Неучей боялась, как заразнобольных. И если начинала подозревать ученика всерьез в этой болезни, то избавлялась уж от него основательней: шла к Алле Павловне да заявляла, что такого-то она отказывается учить. Перечить ей Фейгина не смела, потому что отказ учить хоть одного ученика был в понимании Катерины Ивановны отказом вообще учить кого бы то ни было, пока из ее класса не удалят этого заразнобольного, опасного для общего здоровья типа. И тип этот попадал в группу, где очередная молоденькая учительница как раз упархивала в декрет, и делался окончательно неучем, потому что группы этих декретниц принять в свою Катерина Ивановна даже на разок брезговала до истерики. Сама Катери-на Ивановна за все годы, наверно, ни разу не болела. Она была такой однообразно-безжизненной, словно, засыпая на уроке, уже умирала не раз во сне, но возвращалась всякий раз в жизнь, в явь, всплывая пузырем, надутая только этими "ахтунгами" да "биттами". Когда-то однажды в своей жизни она побывала туристкой в Германской Демократической Республике, да и то в одном городе, Дрездене, и величественно просыпалась, стоило вдруг всплыть при читках учебника его названию, вспоминая и произнося как бы поощрительно, будто б соглашалась с чтецом: "Дрезден ист гутен штат!" Сама она по-немецки произносила один и тот же десяток предложений, похожих на пословицы; по-русски говорила еще ленивей да короче, словно заговаривая на этом языке, ей тоже приходилось всплывать из нездешнего уютного сна.
4
Урок музыки начинался с прослушивания грампластинки.
Бывало, класс разучивал слова и мелодию - новую песню и старался спеть под аккомпанемент все той же пластинки, встревая своими голосками. Детские глуповатые песни выжимали только смешки. Так было в самых младших классах, когда учили пению. И я помню, что потрясение от услышанного на пластинке, а потом и от собственного зазвучавшего голоса испытал только однажды, когда услышал гимн. Уже и слушали его мы только стоя, чего никогда не бывало, и учитель - долговязый волнительный мужчина, похожий на смычок,- тоже стоял у своего стола, замерев, как на портрете. Сначала несколько мгновений слышно было из проигрывателя мышиное шебуршание. И стоило грянуть первым же громким звукам, как свет в классе сразу померк. Волны воинственной музыки хлынули одна за другой, и я, сам не понимая отчего, стал ощущать и в себе это возвышенно-воинственное, слыша вполовину понятные слова гимна; да они, наверно, и ничего не значили. Тяжелая толща музыки колыхала душонку, будто щепку, а когда толща эта возносила и вдруг падала, то дух захватывало и вовсе. На следующий урок под курткой школьной, за поясом у меня спрятана была деревянная шпажка. Не знаю, откуда она у меня вообще оказалась. А может, это была обструганная деревяшка, которую утащил с урока труда, заигравшись с ней как со шпажкой.
Пока мы разучивали слова, напевали невпопад, ничего со мной не происходило. Но стоило зазвучать пластинке, как воинственное снова повелевало душой; особенно в тот раз, когда сжимал гневливо шпажку, осознавая словно некую жгучую личную тайну, и жест этот свой, скрытый ото всех, и похожую на орудие убийства деревяшку, которую прятал, скрывал от глаз учителя сначала только по случайности. Это уже не было игрою в войну. Вдруг глаза тепло заволакивало влагой. Голос рвался орать, вопить, а не то что воспеть только заученные слова.
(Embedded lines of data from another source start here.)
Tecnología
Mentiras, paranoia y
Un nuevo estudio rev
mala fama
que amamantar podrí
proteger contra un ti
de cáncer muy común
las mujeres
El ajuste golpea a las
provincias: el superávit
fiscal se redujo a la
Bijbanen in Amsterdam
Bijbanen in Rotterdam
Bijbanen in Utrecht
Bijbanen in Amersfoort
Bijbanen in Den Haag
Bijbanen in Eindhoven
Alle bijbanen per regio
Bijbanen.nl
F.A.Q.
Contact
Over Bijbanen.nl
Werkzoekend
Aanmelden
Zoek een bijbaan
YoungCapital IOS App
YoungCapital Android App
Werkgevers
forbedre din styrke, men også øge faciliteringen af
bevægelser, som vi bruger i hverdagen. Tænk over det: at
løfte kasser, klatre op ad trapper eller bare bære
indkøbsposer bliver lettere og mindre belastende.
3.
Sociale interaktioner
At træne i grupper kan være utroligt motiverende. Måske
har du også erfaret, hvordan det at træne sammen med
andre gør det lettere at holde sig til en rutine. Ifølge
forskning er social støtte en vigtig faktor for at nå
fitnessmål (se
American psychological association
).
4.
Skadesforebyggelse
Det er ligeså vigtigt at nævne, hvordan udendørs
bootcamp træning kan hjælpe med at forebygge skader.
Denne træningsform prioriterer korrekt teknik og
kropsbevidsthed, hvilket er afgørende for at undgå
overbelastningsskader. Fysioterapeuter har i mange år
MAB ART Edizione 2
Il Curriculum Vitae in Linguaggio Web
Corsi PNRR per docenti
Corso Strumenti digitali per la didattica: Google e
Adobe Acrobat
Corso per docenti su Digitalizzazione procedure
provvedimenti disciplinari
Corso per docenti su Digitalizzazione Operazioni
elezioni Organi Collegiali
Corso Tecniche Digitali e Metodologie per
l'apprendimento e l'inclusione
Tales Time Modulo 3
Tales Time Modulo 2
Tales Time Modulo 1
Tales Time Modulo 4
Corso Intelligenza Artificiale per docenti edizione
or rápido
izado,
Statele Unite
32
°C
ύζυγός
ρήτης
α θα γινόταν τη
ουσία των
Первый раз в жизни, слыша собственный голос, ощущал я такую силу и такой восторг, с каким должно и убивать, и умирать во имя чего-то, что выше человеческих жизней; и сколько раз гимн проигрывался после на уроках, столько раз казалось мне, что началась война. И слышал я зов, наверно, в этой музыке, на который откликался почти животно, зов умирать и убивать во имя чего-то самого главного. Уже куда позднее внушали ко времени, что это главное - партия, родина... Но после переживания той тайны обретенный позднее в словах смысл ничего не рождал в душе возвышенного, такого же искреннего в своем порыве, да и разумность только угнетала.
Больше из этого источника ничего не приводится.